I once worked with a client who wanted to build an exclusive community for top financial advisors.
Their approach thus far had been to use LinkedIn and Clearbit to gather and qualify a list of 700+ prospective members.
Then they sent a series of (unsolicited) emails inviting them to join this new community.
It had been 3 months and this legally ambiguous approach hadn’t succeeded.
A mass email from an unknown organisation inviting you to join something you have no interest in is almost certainly one you will ignore.
We took a different approach.
We identified 5 founding members and then asked them who else would be a good match. We then sent a personal email (cc’ing the person who recommended them) which read:
Subject: [friend] suggested I contact you
[Your friend] suggested I reach out to you.
We have an exclusive group of top [topic] professionals and your name has come up a few times.
I’d love to schedule a call and see if you would be a great fit for the group.
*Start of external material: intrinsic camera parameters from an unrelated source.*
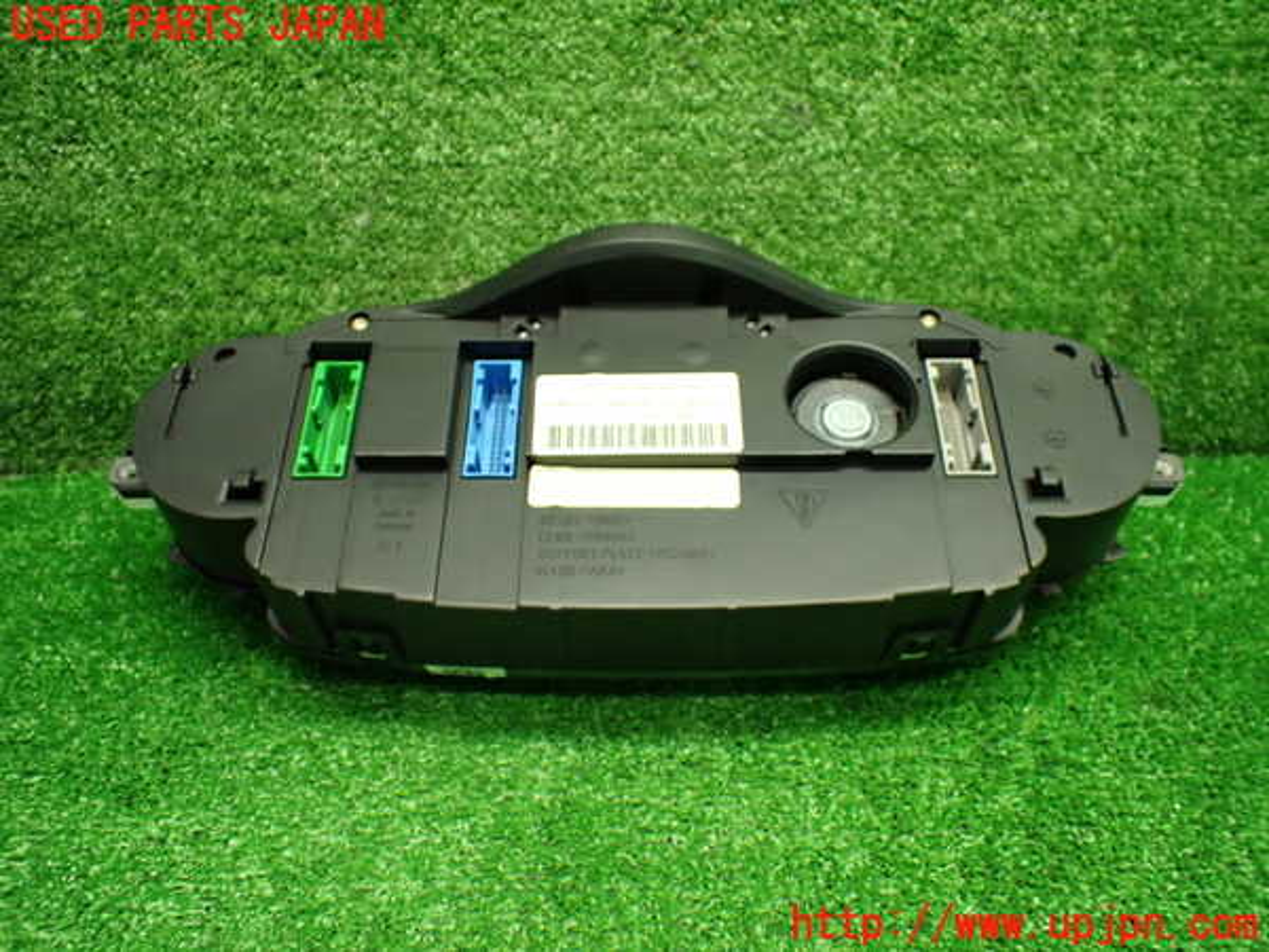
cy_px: 476
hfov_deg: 60.0
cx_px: 634
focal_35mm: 30
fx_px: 1100
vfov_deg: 46.8
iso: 800
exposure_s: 1/100
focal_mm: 5.4
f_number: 2.3
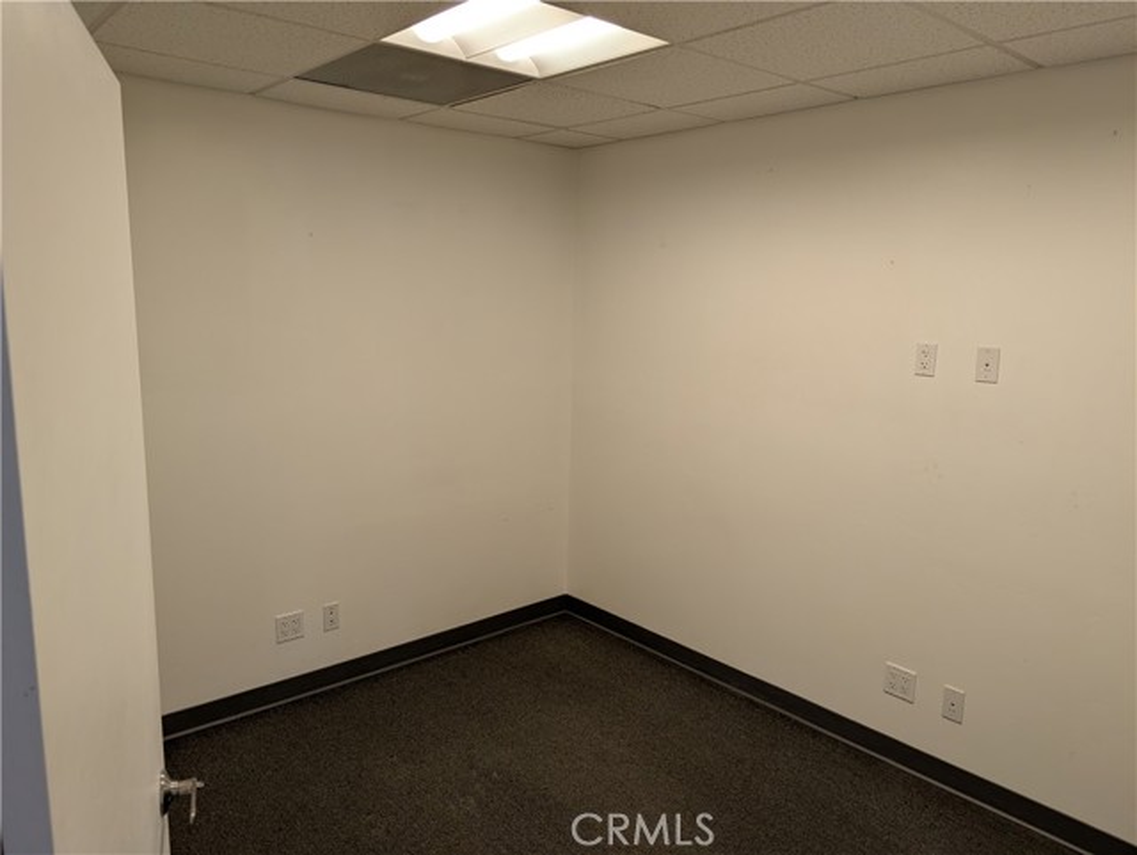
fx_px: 789
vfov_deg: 56.9
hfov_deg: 71.6
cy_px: 428
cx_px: 568
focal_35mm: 24
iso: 32
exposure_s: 1/47
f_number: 1.68
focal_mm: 6.9
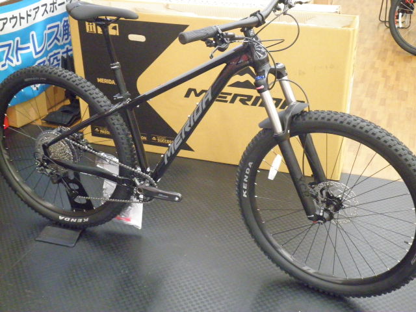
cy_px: 156
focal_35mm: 47
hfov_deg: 40.4
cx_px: 208
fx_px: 565
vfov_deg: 30.9
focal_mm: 8.3
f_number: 3.4
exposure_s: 1/60
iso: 800
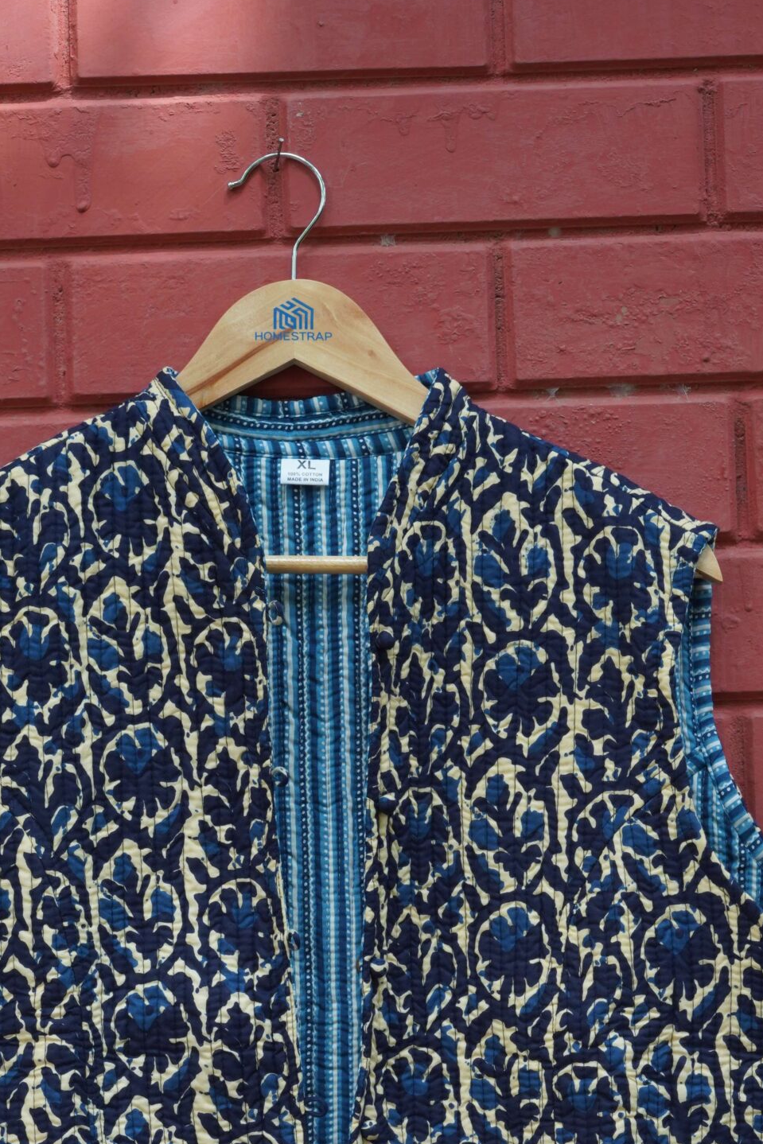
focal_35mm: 89
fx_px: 2829
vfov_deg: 22.4
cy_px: 994
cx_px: 308
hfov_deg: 15.4
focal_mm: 50
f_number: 8
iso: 800
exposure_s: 1/160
Let me know if you’re interested”
Aside from ‘out of office’ and ‘bouncebacks’ replies, the emails had a 100% response rate.
You can spot the psychological appeals here. The subject line is clear enough to be opened, credibility is established in the first sentence, and it provokes curiosity (as well as flattery).
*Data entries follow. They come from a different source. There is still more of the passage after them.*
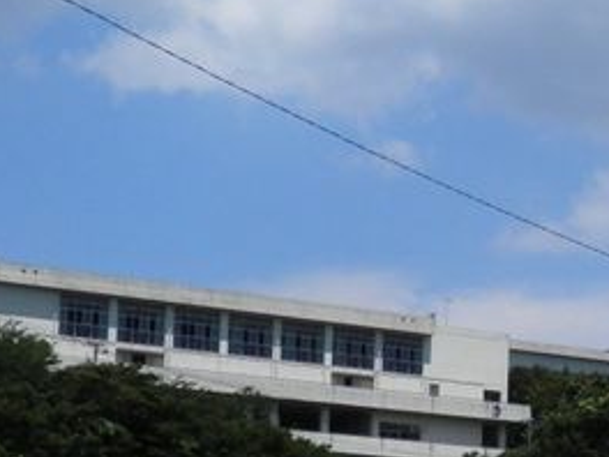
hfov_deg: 16.6
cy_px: 575
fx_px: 1970
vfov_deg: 12.8
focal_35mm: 112
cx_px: 800
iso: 80
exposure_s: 1/320
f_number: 10.1
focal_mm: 6.6
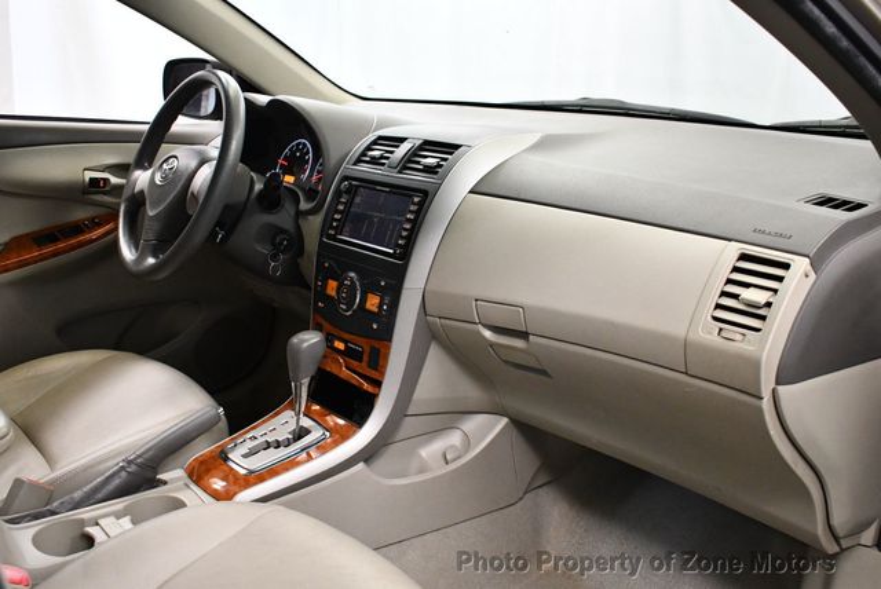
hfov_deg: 53.1
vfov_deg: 36.9
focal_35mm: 36
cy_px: 294
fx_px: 882
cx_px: 440
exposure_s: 1/125
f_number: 3.5
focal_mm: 18
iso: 2800
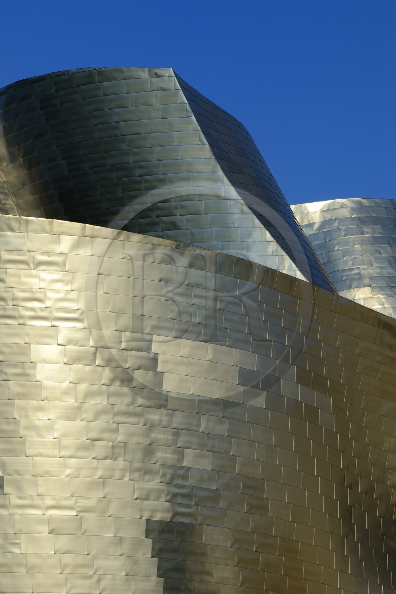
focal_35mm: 120
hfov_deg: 11.4
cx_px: 198
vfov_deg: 17.1
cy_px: 297
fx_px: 1982
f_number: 13
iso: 200
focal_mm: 120
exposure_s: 1/250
We could have filled the email with more content about the community, its goals, and mission. But those aren’t the kind of emails people enjoy reading. That’s what the call is for.
In the call we asked prospects about their goals and vision for the topic, their passions, and who else might be a good match for the community. Around 65% of those who received our outreach messages went on to make at least 3 posts in the community.